Many of you can relate to the aging syndrome that suddenly catches up with us at the best and the worst of times. My rationale is that yes, I am entitled, I have worked hard all my life, and I have earned it. For me, if it does not hurt anyone else in the process. If I didn’t do it, it would hurt me physically. So, I guess I justify it medically.
The Gospel calls us to reimagine this system. What would it look like if the last were first, if the overlooked were welcomed, if the humble were lifted?
Do I see myself as entitled to the best seat at the table, or am I willing to take the lower seat, leaving space for others to be lifted?
The world we are called to enable and participate in is not built on entitlement. It is built on grace. And grace is a gift that can never be bought, outbid, or charged to someone else’s credit card. ¹
And yes, it even shows up in the church, when clergy or leaders assume they deserve a certain place of honour. I know, as a Samoan woman minister, what it feels like not to be seated at the head table even though I have a clerical collar around my neck — and yet to not even have my name called because of my gender. You eventually get a bit sick and tired of the blatant exclusion and so I choose not to attend many of these occasions, I just don’t need it in my life. I am now very selective with where I go particularly in Samoan circles. Entitlement plays itself out in countless ways.
But Jesus is clear: God’s realm is not built on entitlement. It is built on radical hospitality. He says, “When you give a banquet, invite the poor, the crippled, the lame, the blind. And you will be blessed.”
In other words, don’t just invite those who can repay you. Don’t just surround yourself with the entitled. Create space for those who never expect a seat at the table. Lift the humble. Honour the overlooked.
What Jesus is suggesting in his story telling is radical. It breaks every rule of reciprocity and reputation. In that society, meals were about mutual benefit — “I invite you today, you invite me tomorrow.” But Jesus imagines a different table — one where grace is the currency, and where those on the margins are given the seats of honour.
In a world of networking and ladder-climbing, Jesus calls us to stop measuring people by status, title, or usefulness.
In a society where many still go hungry, he asks us to create tables of real hospitality, where those who are excluded are welcomed first.

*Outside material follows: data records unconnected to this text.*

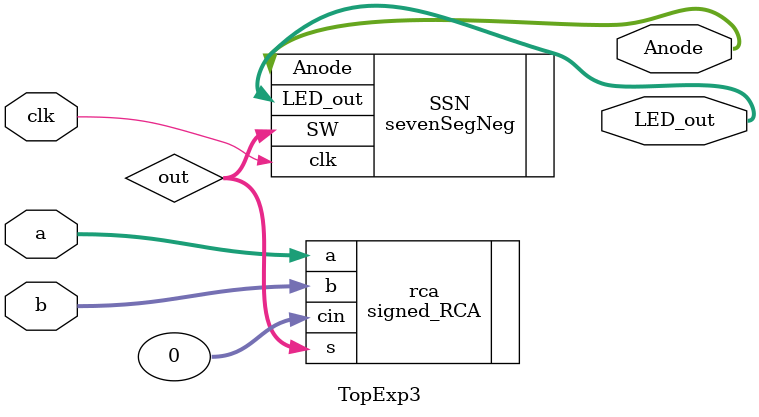
<source format=v>
`timescale 1ns / 1ps


module TopExp3(
        input clk,
        input [7:0]a,
        input [7:0]b, 
        output  [3:0] Anode,
        output  [6:0] LED_out
    );
    wire[7:0] out;
    signed_RCA  rca(.a(a), .b(b),.cin(0), .s(out));
    sevenSegNeg SSN(.clk(clk), .SW(out), .Anode(Anode), .LED_out(LED_out));  
    
endmodule

</source>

For the church, it is a challenge to be more than a club of the like-minded. We are called to be a community where God’s extravagant welcome is visible — where the stranger is embraced, the poor are fed, the excluded are given voice.
So, when we go about our lives, we need to ask ourselves:
Do I assume the best seat at the table?
Or am I willing to take the lower seat, leaving room for others to be lifted?
Because at the table that Jesus invites us to there are no head tables for the entitled. There is one table — the table of grace. And at that table, every seat is a gift. None of us earned it. None of us paid for it. All of us are invited by the mercy of God.
So, we are called to sit humbly and act justly. Let us welcome widely. Jesus reminds us, the last are first, the humble are lifted up, and grace is served to all. Amen.